Adam Neumann is reportedly in command of a billion-dollar real estate firm, close to three years after he left WeWork as CEO after the company’s unsuccessful IPO attempt.
According to The New York Times, which cited unnamed sources briefed on the transaction, Andreessen Horowitz, a renowned venture capital firm best known for its early investments in Twitter and Airbnb, has invested around $350 million in Neumann’s newest endeavor, dubbed Flow. The article claims that the startup was valued at more than $1 billion by the investment.
Flow or Andreessen Horowitz representatives did not immediately answer inquiries for comment.
The investment was disclosed in a blog post on Monday by Marc Andreessen, general partner and co-founder of the venture capital firm. In addition, he stated why he decided to support Neumann and Flow, a residential real estate firm, despite the founder’s well-publicized fall from grace at WeWork.
Andreessen described Adam as a visionary leader who brought community and brand to a sector where neither had existed, revolutionizing commercial real estate, the second-largest asset class in the world. In addition, he noted that the histories of Adam and WeWork had been well documented, examined, and fictionalized—occasionally with correct results. The fact that only one person, Adam Neumann, dramatically altered the office experience and oversaw the creation of a paradigm-shifting international corporation is sometimes overlooked despite the effort expended in covering the tale.

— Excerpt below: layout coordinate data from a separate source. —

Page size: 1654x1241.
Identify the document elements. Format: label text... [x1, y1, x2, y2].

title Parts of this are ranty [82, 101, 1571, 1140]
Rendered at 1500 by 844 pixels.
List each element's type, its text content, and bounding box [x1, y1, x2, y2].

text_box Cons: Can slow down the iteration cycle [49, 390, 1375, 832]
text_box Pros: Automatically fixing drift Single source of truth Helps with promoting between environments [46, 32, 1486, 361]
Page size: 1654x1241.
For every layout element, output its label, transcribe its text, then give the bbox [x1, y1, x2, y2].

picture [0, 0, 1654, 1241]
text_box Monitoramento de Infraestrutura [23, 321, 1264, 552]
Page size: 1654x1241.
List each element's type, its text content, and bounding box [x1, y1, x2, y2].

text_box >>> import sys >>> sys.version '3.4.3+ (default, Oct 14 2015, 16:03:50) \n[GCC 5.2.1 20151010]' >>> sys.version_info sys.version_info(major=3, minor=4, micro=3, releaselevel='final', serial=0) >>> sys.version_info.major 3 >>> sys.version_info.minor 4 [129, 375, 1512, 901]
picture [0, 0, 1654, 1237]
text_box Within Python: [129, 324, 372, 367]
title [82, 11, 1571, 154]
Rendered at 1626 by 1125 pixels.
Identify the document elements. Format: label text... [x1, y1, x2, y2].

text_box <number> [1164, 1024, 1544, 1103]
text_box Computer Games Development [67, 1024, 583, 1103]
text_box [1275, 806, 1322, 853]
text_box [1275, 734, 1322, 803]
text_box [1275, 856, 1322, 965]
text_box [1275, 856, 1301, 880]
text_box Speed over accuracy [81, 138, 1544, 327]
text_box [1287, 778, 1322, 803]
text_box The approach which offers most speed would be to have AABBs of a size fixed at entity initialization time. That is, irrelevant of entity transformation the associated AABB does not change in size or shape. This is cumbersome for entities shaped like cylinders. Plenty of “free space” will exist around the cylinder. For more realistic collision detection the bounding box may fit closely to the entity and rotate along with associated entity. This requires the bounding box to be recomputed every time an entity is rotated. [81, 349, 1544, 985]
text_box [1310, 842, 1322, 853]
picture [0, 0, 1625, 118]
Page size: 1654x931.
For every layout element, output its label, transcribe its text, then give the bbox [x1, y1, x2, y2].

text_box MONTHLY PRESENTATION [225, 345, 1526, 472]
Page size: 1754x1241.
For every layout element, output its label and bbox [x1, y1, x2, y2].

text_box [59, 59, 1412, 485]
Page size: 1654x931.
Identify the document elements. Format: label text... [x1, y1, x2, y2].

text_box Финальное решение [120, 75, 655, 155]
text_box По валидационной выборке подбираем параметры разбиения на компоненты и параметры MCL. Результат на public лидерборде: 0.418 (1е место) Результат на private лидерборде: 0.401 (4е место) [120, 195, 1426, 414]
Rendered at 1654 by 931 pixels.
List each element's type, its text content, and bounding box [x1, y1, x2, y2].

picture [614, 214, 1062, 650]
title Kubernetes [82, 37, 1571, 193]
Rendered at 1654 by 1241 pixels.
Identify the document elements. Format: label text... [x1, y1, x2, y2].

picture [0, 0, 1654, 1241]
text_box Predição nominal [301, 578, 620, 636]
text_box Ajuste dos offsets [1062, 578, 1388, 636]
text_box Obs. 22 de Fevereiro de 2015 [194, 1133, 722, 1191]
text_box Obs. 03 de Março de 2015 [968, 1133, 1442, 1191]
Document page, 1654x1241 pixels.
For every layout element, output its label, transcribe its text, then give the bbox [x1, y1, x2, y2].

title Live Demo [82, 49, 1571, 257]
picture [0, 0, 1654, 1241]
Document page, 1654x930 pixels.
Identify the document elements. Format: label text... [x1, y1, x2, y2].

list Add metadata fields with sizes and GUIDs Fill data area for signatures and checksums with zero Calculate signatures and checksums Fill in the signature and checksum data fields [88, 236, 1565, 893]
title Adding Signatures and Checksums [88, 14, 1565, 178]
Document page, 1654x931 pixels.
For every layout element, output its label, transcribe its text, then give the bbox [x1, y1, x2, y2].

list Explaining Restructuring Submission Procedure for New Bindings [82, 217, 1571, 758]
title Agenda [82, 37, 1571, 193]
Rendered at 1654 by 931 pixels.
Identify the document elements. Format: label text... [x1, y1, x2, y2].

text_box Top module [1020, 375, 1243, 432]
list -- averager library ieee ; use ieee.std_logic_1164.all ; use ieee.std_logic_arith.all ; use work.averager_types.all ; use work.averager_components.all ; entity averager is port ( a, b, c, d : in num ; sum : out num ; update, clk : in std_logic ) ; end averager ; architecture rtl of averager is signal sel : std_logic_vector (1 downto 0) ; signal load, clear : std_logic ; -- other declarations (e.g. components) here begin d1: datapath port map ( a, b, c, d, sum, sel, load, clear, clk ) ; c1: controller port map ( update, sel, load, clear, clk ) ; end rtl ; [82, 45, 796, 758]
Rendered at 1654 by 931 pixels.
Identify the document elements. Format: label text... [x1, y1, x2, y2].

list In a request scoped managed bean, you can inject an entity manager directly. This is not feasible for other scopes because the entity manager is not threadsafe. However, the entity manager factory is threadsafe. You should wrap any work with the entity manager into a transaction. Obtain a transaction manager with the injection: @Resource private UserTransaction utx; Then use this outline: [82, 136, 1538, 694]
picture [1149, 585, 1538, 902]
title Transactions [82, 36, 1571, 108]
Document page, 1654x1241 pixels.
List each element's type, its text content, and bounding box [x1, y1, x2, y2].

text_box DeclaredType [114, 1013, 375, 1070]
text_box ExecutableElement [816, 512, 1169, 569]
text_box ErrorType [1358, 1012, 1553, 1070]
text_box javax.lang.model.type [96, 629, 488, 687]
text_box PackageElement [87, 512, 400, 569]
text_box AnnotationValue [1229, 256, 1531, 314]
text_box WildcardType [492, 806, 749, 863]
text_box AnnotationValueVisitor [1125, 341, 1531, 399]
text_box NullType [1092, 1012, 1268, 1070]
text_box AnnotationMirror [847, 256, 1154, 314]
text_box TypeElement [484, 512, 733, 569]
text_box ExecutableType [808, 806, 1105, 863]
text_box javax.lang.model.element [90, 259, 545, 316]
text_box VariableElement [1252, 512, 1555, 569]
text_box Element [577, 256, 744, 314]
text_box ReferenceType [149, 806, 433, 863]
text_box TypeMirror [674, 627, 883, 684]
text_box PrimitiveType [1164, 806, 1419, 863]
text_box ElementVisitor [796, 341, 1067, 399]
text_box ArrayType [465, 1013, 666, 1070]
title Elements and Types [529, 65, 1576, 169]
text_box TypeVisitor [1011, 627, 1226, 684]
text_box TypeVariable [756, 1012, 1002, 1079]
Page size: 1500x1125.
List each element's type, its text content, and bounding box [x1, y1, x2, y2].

Flow’s intended revolutionization of the residential housing sector is not immediately apparent. However, live life in flow is the motto of Flow’s current sparse website, which also contains the phrases “2023 Launch” and “Live life in flow.”
Andreessen promoted the new company as the long-awaited answer to the “housing catastrophe” facing the country. To describe how the new firm would “build a system where renters obtain the benefits of owners,” he used a variety of jargon-filled words, including “community-driven, experience-centric service.”
How Neumann took WeWork to new heights
WeWork experimented with gyms, a school, and housing under Neumann’s direction as it grew from elaborately perks-shared coworking spaces. The most recent of these initiatives, WeLive, allowed users to rent a bed or a private room in a coliving setting with common rooms open for yoga, ping-pong, and other activities.
At its peak, WeWork was valued at $47 billion on the private market. WeWork then made a disastrous attempt to go public, which was largely thwarted by IPO paperwork that exposed Neumann’s unrestrained power, several possible conflicts of interest, and WeWork’s huge losses. The WeWork board ultimately decided to remove Neumann as CEO, but he left with an exit deal reportedly worth hundreds of millions of dollars.
A television program that featured Neumann in part as the epitome of startup culture’s excesses was inspired by WeWork’s stunning initial attempt to go public and meteoric ascent.
The special purpose acquisition company, or SPAC, under which WeWork ultimately went public, was founded in 2021. Right now, WeWork is worth around $4 billion on the market.